*Text passage*.
START

Canadian Mist was probably the first strong drink that I ever tried. I must have been about 13. A friend of mine and I where spending the night at my Dad's, and we found this bottle of Canadian Mist. The last dregs remained sloshing around at the bottom. We dared each other to take a swig. I turned the bottle upside down and felt that my entire face, nostrils, lips were on fire. I gagged and gagged, nearly coughing up my stomach. That enounter made me against drinking. And I never really desired to drink later in life. And here I was at this Canadian Mist Convention..if only it was Root Beer.

The food was being served and most everyone had gone through the line. I picked up a plate sampled the entire line of finger foods. Over to the side, other drinks were being sampled. I think I had two more. One was this whiskey in eggnog type stuff that was much too strong for my teetotaler tongue. But I bore it anyways.

The people began to disperse a bit, among the contraptions and all the science gadgets. You could play them while drinking whiskey. A noble idea, I guess. I played a few, but quickly got bored with them.
My content with the situation, and the realization that the only reason I would want to stick around for more, was the women, made me decide to leave. I wandered off into the darkness being invaded by Christmas lights.

I had gotten all free, 3 drinks, 1 plate of food, 1 baseball cap, and maybe 2 hours of restless time killed due to that little escapade. I hope everyone else ends up with a better situation at Christmas. Stay away from whiskey eggnog and girls that drink whiskey eggnog. Go to a church, instead. And there celebrate real Christmas, not the commercialized crap all over the media, malls, and shopping plazas.

Yay, Baby Jesus.

Saturday, December 08, 2007

"Fight! Fight!"

I saw him last night. And let me tell you what is meant within that small, subtle sentence. I was sitting at a restaurant telling some very detailed story that required all of my concentration powers to the people at my dinner table, when he walks by. And all of Dothan, Northview High School, that teenage wasteland flashes by. For this person was the same person that I got sent to the local slammer for because of a sort of a skirmish we had back in our glory-dipped high school days. I immediately whisper to the girl next to me, “You see that man, right there? I got in a fist fight with him back in high school.”
She was skeptical, “Nah-ahh”.
“Yes, I tell you. I was arrested because of it.” My voice becoming audible to the other two ladies for whom I just met, that evening and whom it probably wasn’t the most impressionable thing to introduce yourself as…an arrested brawler in high school. Maybe amongst guys, but amongst women, it isn’t as impressive. Our conversation was an interesting glide, ranging from Church, to Voodoo, to Russia, to authors, and right in the middle of our delightful conversation about midgets, when I’m completely side-tracked by this large apparition from my past. Words slur and I cannot tell them about my summer’s visit to this fabled midget community up in Cincinnati.

END

*Data section*.
START

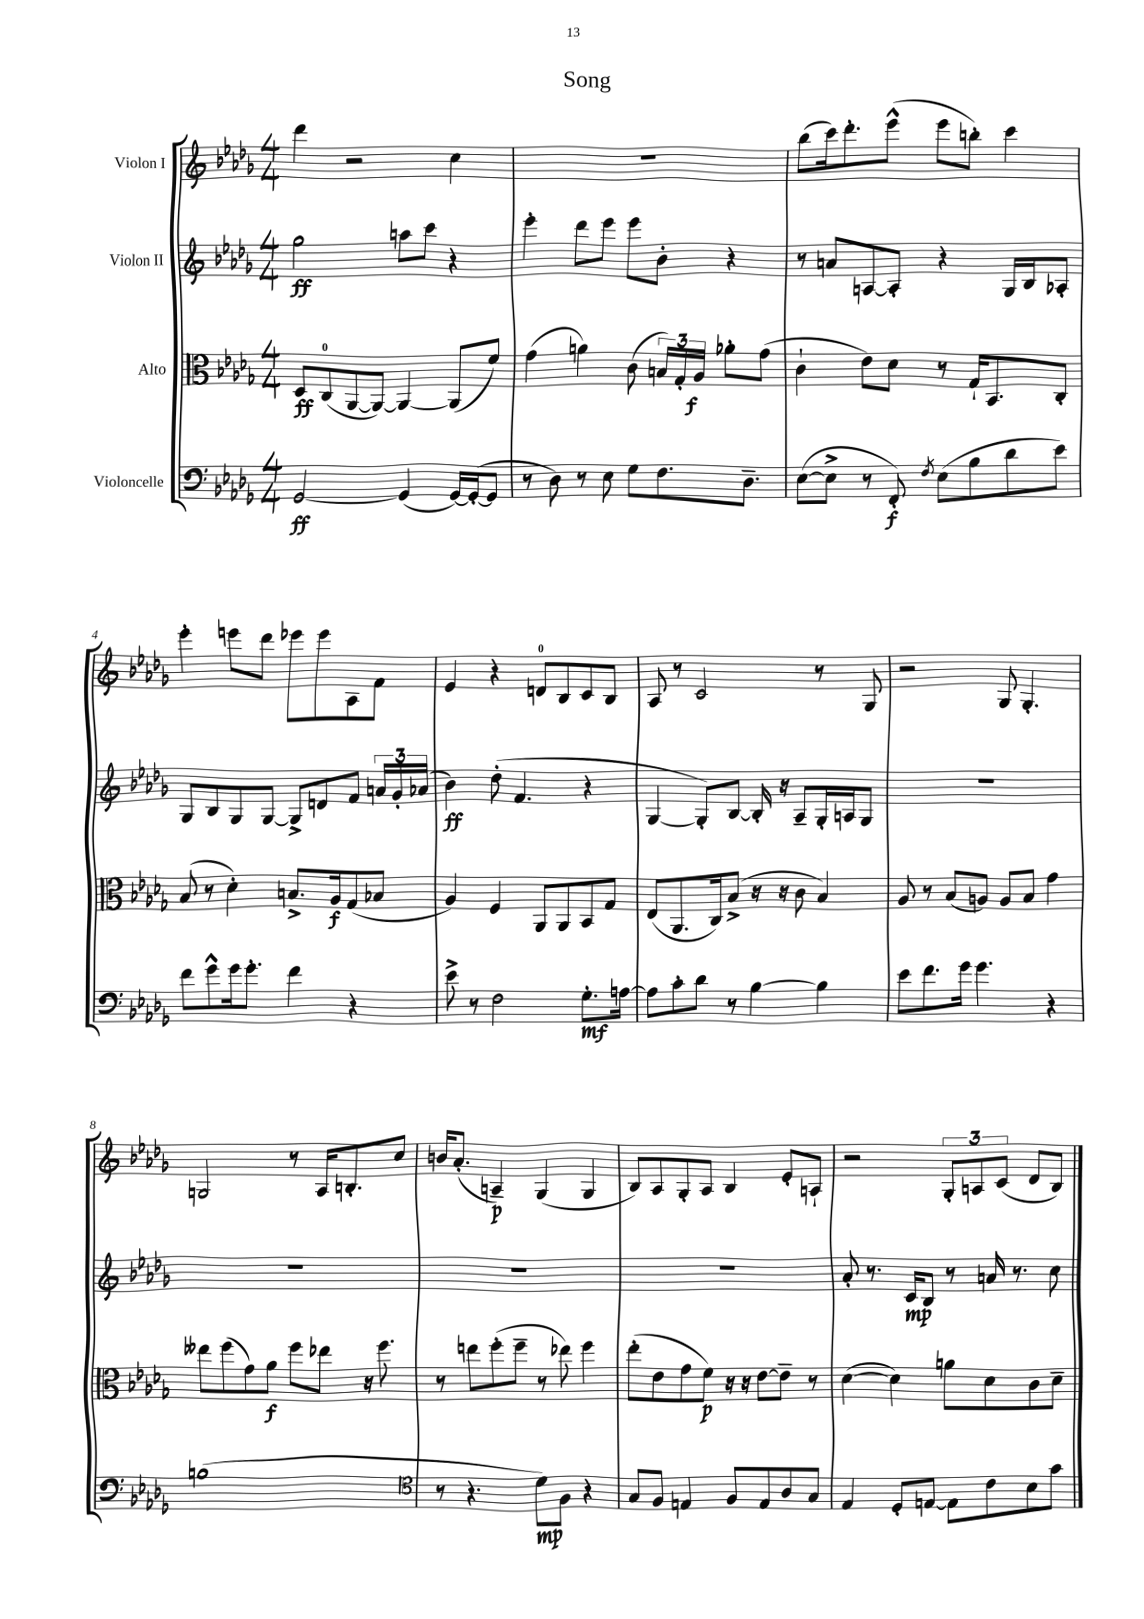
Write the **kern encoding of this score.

**kern	**kern	**kern	**kern
*staff4	*staff3	*staff2	*staff1
*clefF4	*clefC3	*clefG2	*clefG2
*k[b-e-a-d-g-]	*k[b-e-a-d-g-]	*k[b-e-a-d-g-]	*k[b-e-a-d-g-]
*M4/4	*M4/4	*M4/4	*M4/4
[2GG-/	8D-/L	2gg-\	4ddd-\
.	(8C/	.	.
.	[8AA-/	.	2r
.	8AA-/_J)	.	.
(4GG-/]	4AA-/_	8aa\L	.
.	.	8ccc\J	.
[16GG-/LL)	(8AA-/]L	4r	4cc\
(16GG-'/_J	.	.	.
8GG-/]J	8f/J)	.	.
=	=	=	=
8r	(4g-\	4eee-'\	1r
8D-\)	.	.	.
8r	4a\)	8ddd-\L	.
8E-\	.	8eee-\J	.
8G-\L	(8c\	8eee-\L	.
8.F\	24B/LL)	8b-'\J	.
.	24G-'/	.	.
.	24A-/JJ	.	.
.	8a-'\L	4r	.
8.D-~\J	.	.	.
.	(8g-\J	.	.
=	=	=	=
([8E-\L	4c`\	8r	(8bb-\L
8E-^\]J	.	8a/L	16ccc\k)
.	.	.	8.ddd-'\
8r	8e-\L)	[8A/	.
8FF'/)	8d-\J	8A'/]J	(8eee-^^\J
8qF/	.	.	.
(8E-\L	8r	4r	8eee-\L
8B-\	16G-`/LK	.	8bb'\J)
.	8.BB-/	.	.
8d-\	.	16G-/LL	4ccc\
.	.	16B-/J	.
8e-\J)	8C'/J	8A-'/J	.
=	=	=	=
8f\L	(8B-/	8G-/L	4eee-'\
8g-^^\	8r	8B-/	.
16g-\k	4d-'\)	8G-/	8eee\L
8.g-'\J	.	.	.
.	.	[8G-/J	8ddd-\J
4f\	8.B^/L	8G-^/]L	8eee-\L
.	.	8d/	8eee-\
.	16A-/k	.	.
4r	(8G-/	8f/J	8A-\
.	8B-/J	24a/LL	8f\J
.	.	24g-'/	.
.	.	(24a-/JJ	.
=	=	=	=
8e-^\	4A-/)	4b-\)	4e-/
8r	.	.	.
2F\	4F/	(8dd-'\	4r
.	.	4.f/	.
.	8AA-/L	.	8d/L
.	8AA-/	.	8B-/
8.G-'\L	8BB-/	4r	8c/
.	8G-/J	.	8B-/J
[16A\Jk	.	.	.
=	=	=	=
8A\]L	(8E-/L	[4G-/	8A-/
8c'\	8.AA-/	.	8r
8d-\J	.	8G-'/]L)	2c/
.	16C/k)	.	.
8r	(8B-^/J	[8B-/J	.
[4B-\	16r	16B-'/]	.
.	16r	16r	.
.	8c\	8A-~/L	.
4B-\]	4B-/)	16G-'/L	8r
.	.	16A/J	.
.	.	8G-/J	8G-/
=	=	=	=
8e-\L	8A-/	1r	2r
8.f\	8r	.	.
.	(8B-/L	.	.
16g-\Jk	.	.	.
4.g-\	8A/J)	.	.
.	8A/L	.	8G-/
.	8B-/J	.	4.G-'/
4r	4g-\	.	.
=	=	=	=
(1B	8ee--\L	1r	2G/
.	(8ff\	.	.
.	8g-\)	.	.
.	8a-\J	.	.
.	8ff\L	.	8r
.	8ee-\J	.	16A-/LK
.	.	.	8.B'/
.	16r	.	.
.	8.ff\	.	.
.	.	.	8cc/J
=	=	=	=
*clefC4	*	*	*
8r	8r	1r	16b/LK
.	.	.	(8.a-'/J
4.r	8ee\L	.	.
.	(8ff'\	.	4A~/)
.	8ff~\J	.	.
8d-\L)	8r	.	(4G-/
8F\J	8ee-\)	.	.
4r	4ff\	.	4G-/
=	=	=	=
8G-/L	(8ee-'\L	1r	8B-/L)
8F/J	8e-\	.	8A-/
4E/	8g-\	.	8G-'/
.	8f\J)	.	8A-/J
8F/L	16r	.	4B-/
.	16r	.	.
8E/	[8e-\L	.	.
8A-/	8e-~\]J	.	8e-'/L
8G-/J	8r	.	8A`/J
=	=	=	=
4E-/	([4d-\	8a-'/	2r
.	.	8.r	.
8D-'/L	4d-\])	.	.
.	.	16c/LK	.
[8E/J	.	8B-/J	.
8E\]L	8a\L	8r	12G-'/L
.	.	.	12A/
8c\	8d-\	16a/	.
.	.	.	(12c/J
.	.	8.r	.
8B-\	8c\	.	8d-/L
8g-\J	8d-~\J	8cc\	8B-/J)
==	==	==	==
*-	*-	*-	*-
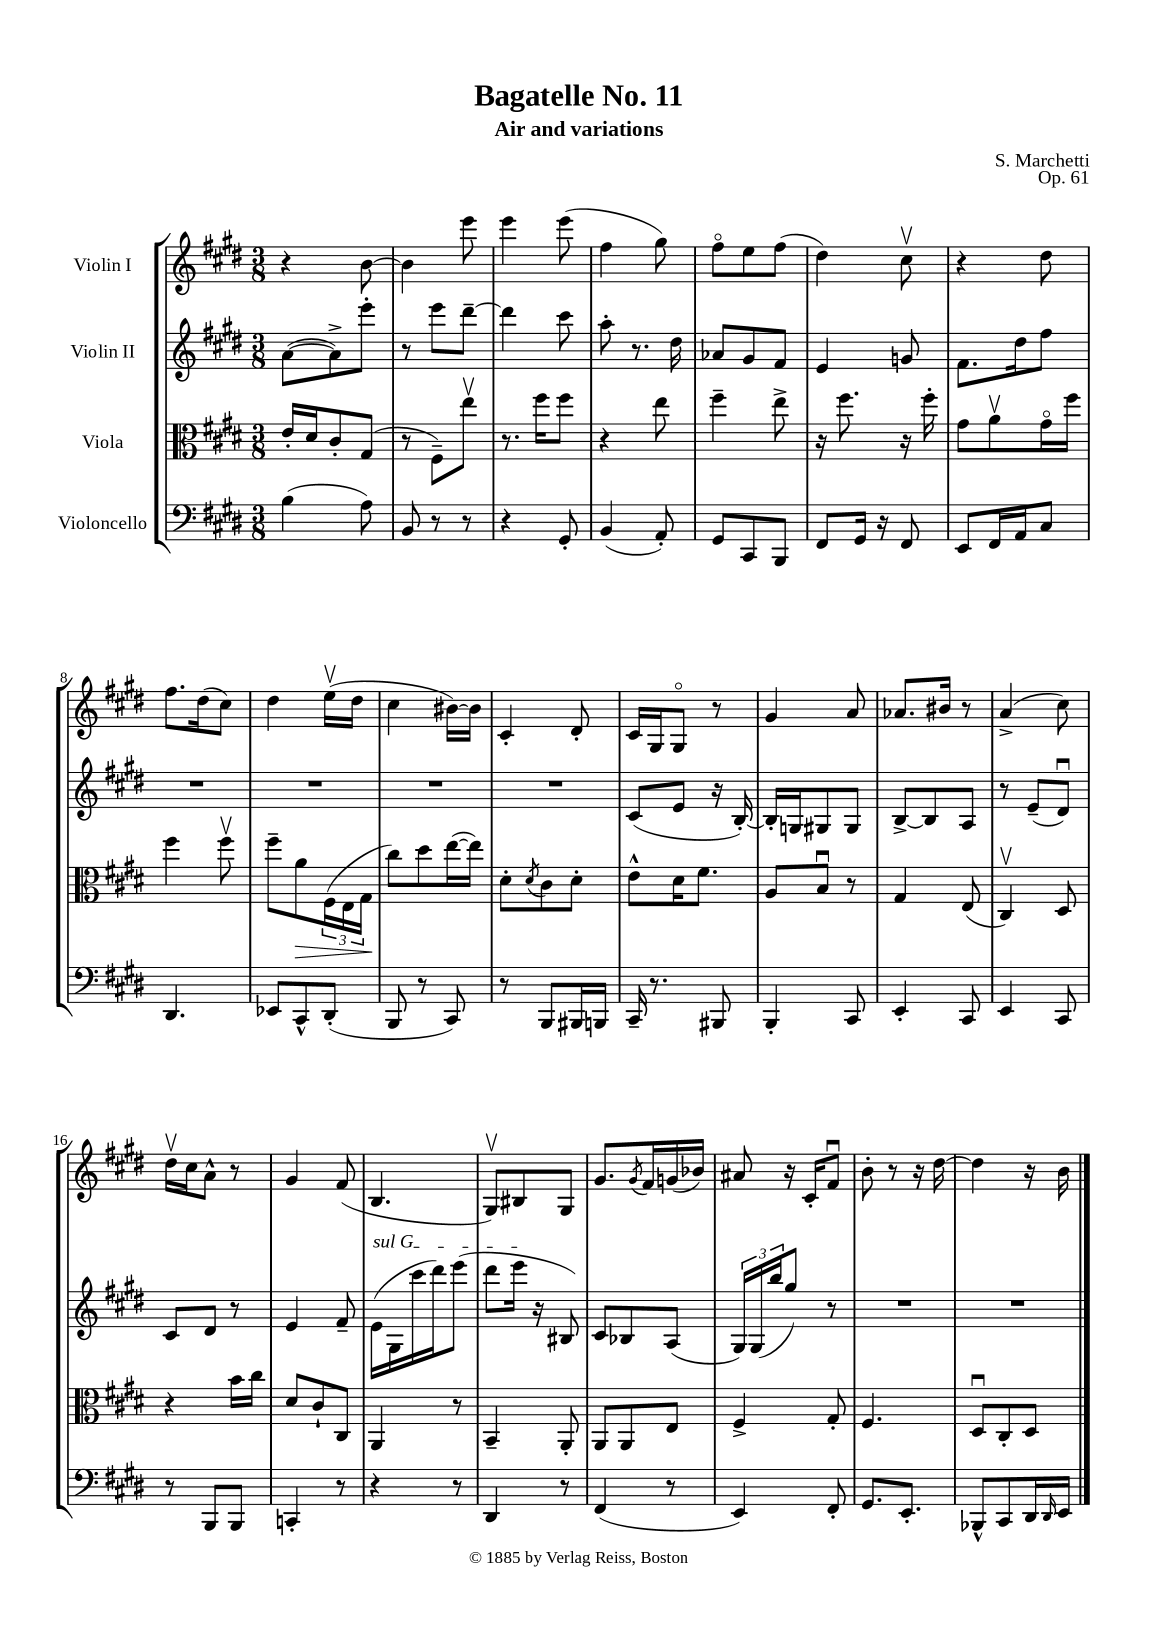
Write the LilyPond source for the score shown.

\header { title = "Bagatelle No. 11" composer = "S. Marchetti" subtitle = "Air and variations" opus = "Op. 61" }
<<
\new StaffGroup <<
\new Staff = "s0" \with { instrumentName = "Violin I" } {
    \clef treble \key e \major \numericTimeSignature \time 3/8
    r4 b'8~ |
    b'4 e'''8 |
    e'''4 e'''8( |
    fis''4 gis''8) |
    fis''8\flageolet e''8 fis''8( |
    dis''4) cis''8\upbow |
    r4 dis''8 |
    fis''8. dis''16( cis''8) |
    dis''4 e''16\upbow( dis''16 |
    cis''4 bis'16~) bis'16 |
    cis'4-. dis'8-. |
    cis'16 gis16 gis8\flageolet r8 |
    gis'4 a'8 |
    aes'8. bis'16 r8 |
    a'4->( cis''8) |
    dis''16\upbow cis''16 a'8-^ r8 |
    gis'4 fis'8( |
    b4. |
    gis8\upbow) bis8 gis8 |
    gis'8. \acciaccatura { gis'8 } fis'16 g'16( bes'16) |
    ais'8 r16 cis'16-. fis'8\downbow |
    b'8-. r8 r16 dis''16~ |
    dis''4 r16 b'16 \bar "|." |
}
\new Staff = "s1" \with { instrumentName = "Violin II" } {
    \clef treble \key e \major \numericTimeSignature \time 3/8
    a'8~( a'8->) e'''8-. |
    r8 e'''8 dis'''8~-- |
    dis'''4 cis'''8 |
    a''8-. r8. dis''16 |
    aes'8 gis'8 fis'8 |
    e'4 g'8 |
    fis'8. dis''16 fis''8 |
    R4. |
    R4. |
    R4. |
    R4. |
    cis'8( e'8 r16 b16~-.) |
    b16-. g16 gis8 gis8 |
    b8~-> b8 a8 |
    r8 e'8--( dis'8\downbow) |
    cis'8 dis'8 r8 |
    e'4 fis'8-- |
    \once \override TextSpanner.bound-details.left.text = \markup { \italic "sul G" } e'16\startTextSpan( gis16 cis'''16 dis'''16) e'''8( |
    dis'''8 e'''16\stopTextSpan r16 bis8) |
    cis'8 bes8 a8( |
    \tuplet 3/2 { gis16) gis16( b''16 } gis''8) r8 |
    R4. |
    R4. \bar "|." |
}
\new Staff = "s2" \with { instrumentName = "Viola" } {
    \clef alto \key e \major \numericTimeSignature \time 3/8
    e'16-. dis'16 cis'8-. gis8( |
    r8 fis8--) e''8\upbow |
    r8. fis''16 fis''8 |
    r4 e''8 |
    fis''4-- e''8-> |
    r16 fis''8. r16 fis''16-. |
    gis'8 a'8\upbow gis'16\flageolet fis''16 |
    fis''4 fis''8\upbow |
    fis''8-- a'8\> \tuplet 3/2 { fis16( e16 gis16 } |
    cis''8\!) dis''8 e''16~( e''16) |
    dis'8-. \acciaccatura { dis'8 } cis'8 dis'8-. |
    e'8-^ dis'16 fis'8. |
    a8 b8\downbow r8 |
    gis4 e8( |
    cis4\upbow) dis8 |
    r4 b'16 cis''16 |
    dis'8 cis'8-! cis8 |
    a,4 r8 |
    b,4-- a,8-. |
    a,8 a,8 e8 |
    fis4-> gis8-. |
    fis4. |
    dis8\downbow cis8-. dis8 \bar "|." |
}
\new Staff = "s3" \with { instrumentName = "Violoncello" } {
    \clef bass \key e \major \numericTimeSignature \time 3/8
    b4( a8) |
    b,8 r8 r8 |
    r4 gis,8-. |
    b,4( a,8-.) |
    gis,8 cis,8 b,,8 |
    fis,8 gis,16 r16 fis,8 |
    e,8 fis,16 a,16 cis8 |
    dis,4. |
    ees,8 cis,8-^ dis,8-.( |
    b,,8 r8 cis,8) |
    r8 b,,8 bis,,16 b,,16 |
    cis,16-- r8. bis,,8 |
    b,,4-. cis,8 |
    e,4-. cis,8 |
    e,4 cis,8 |
    r8 b,,8 b,,8 |
    c,4-. r8 |
    r4 r8 |
    dis,4 r8 |
    fis,4( r8 |
    e,4) fis,8-. |
    gis,8. e,8.-. |
    bes,,8-^ cis,8 dis,16 \grace { dis,16 } e,16 \bar "|." |
}
>>
>>
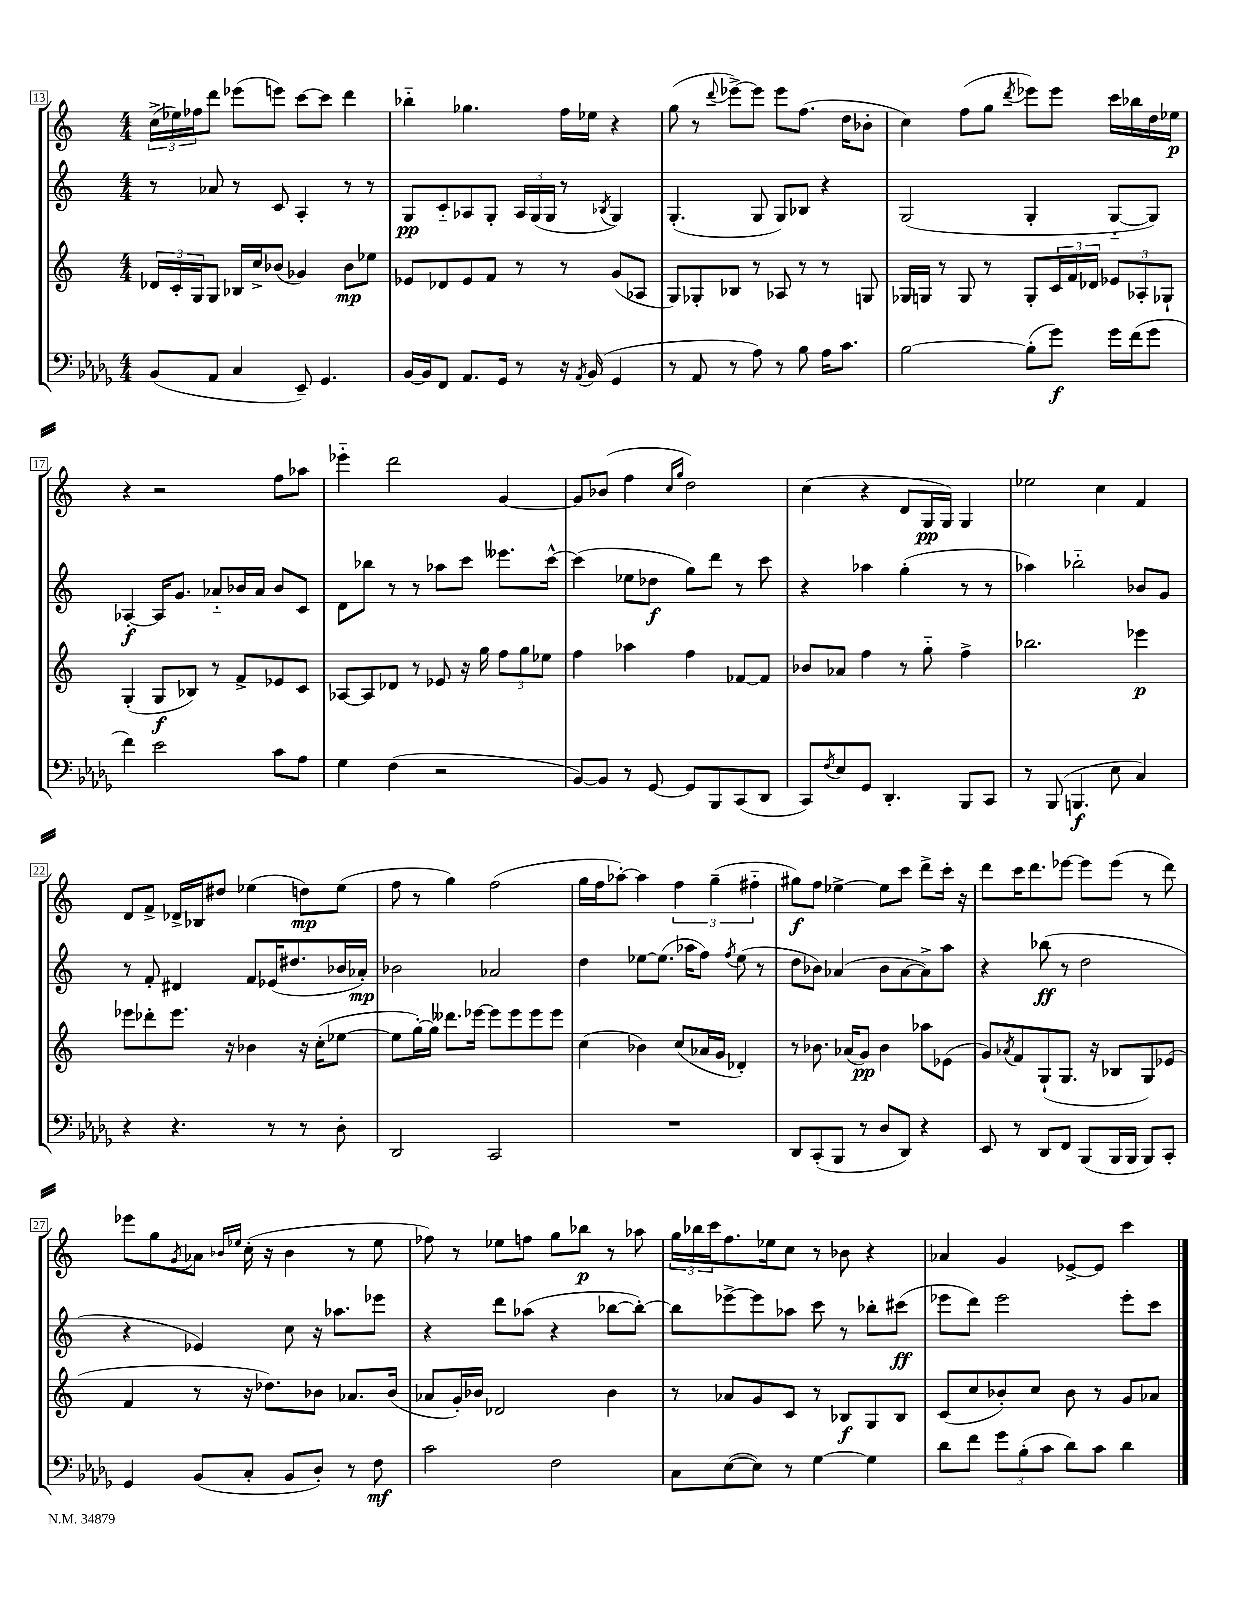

END

*Task list*.
[1] Revise the Canadian Mist passage, starting with "The people began" and going on through "bored with them.", replacing "contraptions" with "machines".
[2] Show each line of the entries that contains the string "Write", matching case exactly.

*In response*.
[1]
The people began to disperse a bit, among the machines and all the science gadgets. You could play them while drinking whiskey. A noble idea, I guess. I played a few, but quickly got bored with them.

[2]
Write the **kern encoding of this score.
Write the LilyPond source for the score shown.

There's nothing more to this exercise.